Payments and software startup SpotOn has secured $300 million in Series F financing that values ​​the company at $3.6 billion.

Dragoneer Investment Group led the final round, including participation from existing backers Andreessen Horowitz (a16z), DST Global, Franklin Templeton, Mubadala Investment Company, and new investor G Squared.

The investment marks SpotOn’s third raise in the past year alone and the sixth time Dragoneer has invested in the company over three years. However, it is the company’s first time leading a round. It comes on the heels of a year in which the company says it has seen 100% year-over-year ARR (annual recurring revenue) growth.

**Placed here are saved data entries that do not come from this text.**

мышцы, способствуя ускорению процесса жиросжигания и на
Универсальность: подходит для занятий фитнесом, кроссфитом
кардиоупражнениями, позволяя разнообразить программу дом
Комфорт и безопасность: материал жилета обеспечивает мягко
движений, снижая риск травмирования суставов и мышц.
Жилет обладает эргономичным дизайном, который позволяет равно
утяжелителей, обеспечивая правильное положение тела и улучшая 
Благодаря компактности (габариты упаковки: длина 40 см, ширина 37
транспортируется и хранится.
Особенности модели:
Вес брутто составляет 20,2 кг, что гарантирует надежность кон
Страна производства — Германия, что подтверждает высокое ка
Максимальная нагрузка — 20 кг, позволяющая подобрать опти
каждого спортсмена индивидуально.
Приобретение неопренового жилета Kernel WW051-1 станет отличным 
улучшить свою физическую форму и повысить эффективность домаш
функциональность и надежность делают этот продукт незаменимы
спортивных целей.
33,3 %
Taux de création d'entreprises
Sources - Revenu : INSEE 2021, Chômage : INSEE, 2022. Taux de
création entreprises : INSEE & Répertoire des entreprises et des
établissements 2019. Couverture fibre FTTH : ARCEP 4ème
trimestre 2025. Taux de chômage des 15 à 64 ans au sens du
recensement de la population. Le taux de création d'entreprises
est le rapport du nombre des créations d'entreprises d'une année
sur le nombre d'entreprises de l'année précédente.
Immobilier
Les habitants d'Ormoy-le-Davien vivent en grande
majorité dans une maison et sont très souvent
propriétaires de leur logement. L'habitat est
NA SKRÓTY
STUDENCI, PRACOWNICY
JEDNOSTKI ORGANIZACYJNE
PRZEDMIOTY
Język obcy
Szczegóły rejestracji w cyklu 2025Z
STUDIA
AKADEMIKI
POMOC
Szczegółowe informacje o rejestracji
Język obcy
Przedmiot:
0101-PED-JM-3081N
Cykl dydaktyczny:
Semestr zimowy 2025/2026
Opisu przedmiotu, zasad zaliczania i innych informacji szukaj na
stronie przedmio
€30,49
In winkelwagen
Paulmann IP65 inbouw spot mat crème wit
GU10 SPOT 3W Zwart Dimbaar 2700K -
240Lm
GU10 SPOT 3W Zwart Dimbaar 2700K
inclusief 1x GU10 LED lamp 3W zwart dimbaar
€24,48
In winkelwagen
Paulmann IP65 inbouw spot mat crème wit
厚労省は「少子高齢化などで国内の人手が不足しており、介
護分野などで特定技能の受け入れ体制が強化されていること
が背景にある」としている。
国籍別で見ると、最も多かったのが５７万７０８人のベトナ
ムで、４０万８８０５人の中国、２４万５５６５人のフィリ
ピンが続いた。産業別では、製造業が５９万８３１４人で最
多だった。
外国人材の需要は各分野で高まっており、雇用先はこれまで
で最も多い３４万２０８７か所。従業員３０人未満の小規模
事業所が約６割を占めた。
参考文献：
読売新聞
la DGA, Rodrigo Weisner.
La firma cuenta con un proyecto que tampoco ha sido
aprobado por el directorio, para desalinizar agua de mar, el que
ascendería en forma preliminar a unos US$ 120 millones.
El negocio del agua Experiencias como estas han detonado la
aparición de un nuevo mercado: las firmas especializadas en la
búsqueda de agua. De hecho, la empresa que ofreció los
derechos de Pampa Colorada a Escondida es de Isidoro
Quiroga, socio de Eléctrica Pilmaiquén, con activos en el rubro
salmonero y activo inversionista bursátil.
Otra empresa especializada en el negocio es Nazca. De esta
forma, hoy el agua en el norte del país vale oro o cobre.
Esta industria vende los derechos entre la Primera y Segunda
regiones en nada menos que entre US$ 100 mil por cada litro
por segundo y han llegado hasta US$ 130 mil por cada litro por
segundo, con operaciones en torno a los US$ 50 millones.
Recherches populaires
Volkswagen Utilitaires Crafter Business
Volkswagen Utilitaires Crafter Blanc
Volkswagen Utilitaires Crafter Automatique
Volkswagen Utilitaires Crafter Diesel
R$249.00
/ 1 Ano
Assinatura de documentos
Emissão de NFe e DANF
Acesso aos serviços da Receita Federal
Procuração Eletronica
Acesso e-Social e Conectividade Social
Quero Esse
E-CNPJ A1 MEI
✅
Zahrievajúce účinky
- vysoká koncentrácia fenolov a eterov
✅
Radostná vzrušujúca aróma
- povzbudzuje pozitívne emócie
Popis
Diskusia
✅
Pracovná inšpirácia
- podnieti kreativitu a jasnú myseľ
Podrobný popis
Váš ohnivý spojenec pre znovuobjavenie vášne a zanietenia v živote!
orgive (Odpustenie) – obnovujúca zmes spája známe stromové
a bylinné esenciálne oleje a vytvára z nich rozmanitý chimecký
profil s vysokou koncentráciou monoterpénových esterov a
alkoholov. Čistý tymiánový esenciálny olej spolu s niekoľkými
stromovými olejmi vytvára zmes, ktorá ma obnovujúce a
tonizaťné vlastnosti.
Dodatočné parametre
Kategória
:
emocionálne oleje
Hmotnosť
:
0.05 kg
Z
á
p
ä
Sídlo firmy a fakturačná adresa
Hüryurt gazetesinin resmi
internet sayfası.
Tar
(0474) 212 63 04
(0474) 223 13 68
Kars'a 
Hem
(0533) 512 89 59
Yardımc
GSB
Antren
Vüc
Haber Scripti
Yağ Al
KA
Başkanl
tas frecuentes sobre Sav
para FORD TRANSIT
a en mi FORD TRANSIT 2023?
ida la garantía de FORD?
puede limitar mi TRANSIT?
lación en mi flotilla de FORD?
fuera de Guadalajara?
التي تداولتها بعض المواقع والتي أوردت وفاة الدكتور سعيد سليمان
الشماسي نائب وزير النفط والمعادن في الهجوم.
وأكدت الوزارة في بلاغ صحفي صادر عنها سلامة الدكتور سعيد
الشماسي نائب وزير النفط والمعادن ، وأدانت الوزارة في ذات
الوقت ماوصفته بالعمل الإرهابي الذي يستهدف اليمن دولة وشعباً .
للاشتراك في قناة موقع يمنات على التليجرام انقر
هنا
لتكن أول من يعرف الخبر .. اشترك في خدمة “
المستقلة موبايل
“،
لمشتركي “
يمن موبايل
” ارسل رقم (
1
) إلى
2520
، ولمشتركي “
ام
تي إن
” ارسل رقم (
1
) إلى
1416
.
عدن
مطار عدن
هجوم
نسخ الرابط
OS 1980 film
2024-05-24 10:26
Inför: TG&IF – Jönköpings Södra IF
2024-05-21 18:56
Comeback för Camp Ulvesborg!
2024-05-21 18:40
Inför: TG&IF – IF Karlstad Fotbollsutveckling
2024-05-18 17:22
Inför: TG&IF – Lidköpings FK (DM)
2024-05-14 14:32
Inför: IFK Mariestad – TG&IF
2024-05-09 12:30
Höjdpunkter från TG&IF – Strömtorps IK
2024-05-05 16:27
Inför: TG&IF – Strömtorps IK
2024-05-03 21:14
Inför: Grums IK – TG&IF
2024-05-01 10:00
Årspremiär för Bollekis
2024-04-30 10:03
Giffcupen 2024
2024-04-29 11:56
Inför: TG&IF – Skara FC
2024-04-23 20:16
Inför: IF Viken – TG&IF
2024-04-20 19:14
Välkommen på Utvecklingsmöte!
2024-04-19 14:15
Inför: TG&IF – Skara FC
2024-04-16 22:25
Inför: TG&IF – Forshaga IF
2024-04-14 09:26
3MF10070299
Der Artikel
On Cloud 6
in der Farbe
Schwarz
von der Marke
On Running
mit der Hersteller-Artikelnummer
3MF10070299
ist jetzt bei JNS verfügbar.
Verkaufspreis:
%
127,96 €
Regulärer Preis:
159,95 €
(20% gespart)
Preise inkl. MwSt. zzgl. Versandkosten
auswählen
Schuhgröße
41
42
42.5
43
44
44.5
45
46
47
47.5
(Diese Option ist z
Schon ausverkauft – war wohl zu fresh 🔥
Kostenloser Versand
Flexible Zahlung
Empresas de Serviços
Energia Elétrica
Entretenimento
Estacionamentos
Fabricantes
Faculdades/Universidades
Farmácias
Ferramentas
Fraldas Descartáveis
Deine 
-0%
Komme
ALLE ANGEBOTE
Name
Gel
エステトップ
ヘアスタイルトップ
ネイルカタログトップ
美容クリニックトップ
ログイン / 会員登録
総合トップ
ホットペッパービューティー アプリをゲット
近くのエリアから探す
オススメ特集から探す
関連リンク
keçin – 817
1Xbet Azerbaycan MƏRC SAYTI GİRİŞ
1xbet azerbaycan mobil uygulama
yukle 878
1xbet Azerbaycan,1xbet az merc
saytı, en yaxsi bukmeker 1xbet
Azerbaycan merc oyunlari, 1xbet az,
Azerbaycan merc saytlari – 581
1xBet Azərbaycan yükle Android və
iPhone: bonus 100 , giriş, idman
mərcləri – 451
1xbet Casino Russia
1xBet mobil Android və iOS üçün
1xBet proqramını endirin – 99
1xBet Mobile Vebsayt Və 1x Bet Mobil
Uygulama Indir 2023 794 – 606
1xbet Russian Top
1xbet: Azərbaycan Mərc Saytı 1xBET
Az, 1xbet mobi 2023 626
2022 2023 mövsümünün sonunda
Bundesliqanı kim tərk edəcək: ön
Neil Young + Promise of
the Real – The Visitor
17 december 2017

Last September, SpotOn announced that it had closed a $300 million Series E round with a valuation of $3.15 billion. That funding event came just three and a half months after the startup raised $125 million at a valuation of $1.875 billion (an a16z led both rounds).

Since its inception in 2017, SpotOn has been providing software and payment technology to SMBs, focusing on restaurants and retail. Last year, it acquired Appetize to expand its reach into the corporate space.

Today, SpotOn, which adopts a SaaS business model, says it serves businesses “of all shapes and sizes,” from local family restaurants to Major League Baseball stadiums. But it is mainly aimed at retail, food, and hospitality companies.

In the eight months since the last raise, SpotOn has bought another company, released a new product, and hired new execs. Late last year, it acquired Dolce, a labor-management startup that streamlines payroll, scheduling, tip collection, and compliance, to bolster its flagship restaurant product.

The company also launched SpotOn Retail, which it describes as “an omnichannel retail platform that allows independent retailers to compete with big-box stores and e-commerce giants by selling in-store, online, or on the go through one seamless, intuitive dashboard.”

It has also hired several executives, naming Lisa Banks as its Chief Financial Officer. While SpotOn didn’t comment on potential plans to go public, hiring a CFO typically indicates that the public markets are in a company’s crosshairs.

“Mom-and-pop restaurants and retail businesses face changing consumer expectations in today’s technology-driven landscape. SpotOn has made it their mission to provide custom solutions to drive the growth and adaptation needed as businesses move from all sizes evolve and grow,” Marc Stad, founder and managing partner at Dragoneer said in a statement.

In the broader fintech landscape, SpotOn is pitted against payment giant Block (formerly Square). Block, which acquired BNPL player Afterpay in a surprise $29 billion deal, has a market cap of $48.5 billion today. It is also defiantly Decacorn Toast on the side of the restaurant.

Interestingly, perhaps as evidence of the global correction in the retail market, SpotOn’s valuation appreciation was less dramatic than in the past 18 months. For context, SpotOn’s Series E raise at $3.15 billion was about 5x of its $625 million valuation at the time of the Series C round. So while it wasn’t a flat round, it was about $500 million higher, or a 14.3% increase, compared to the last raise.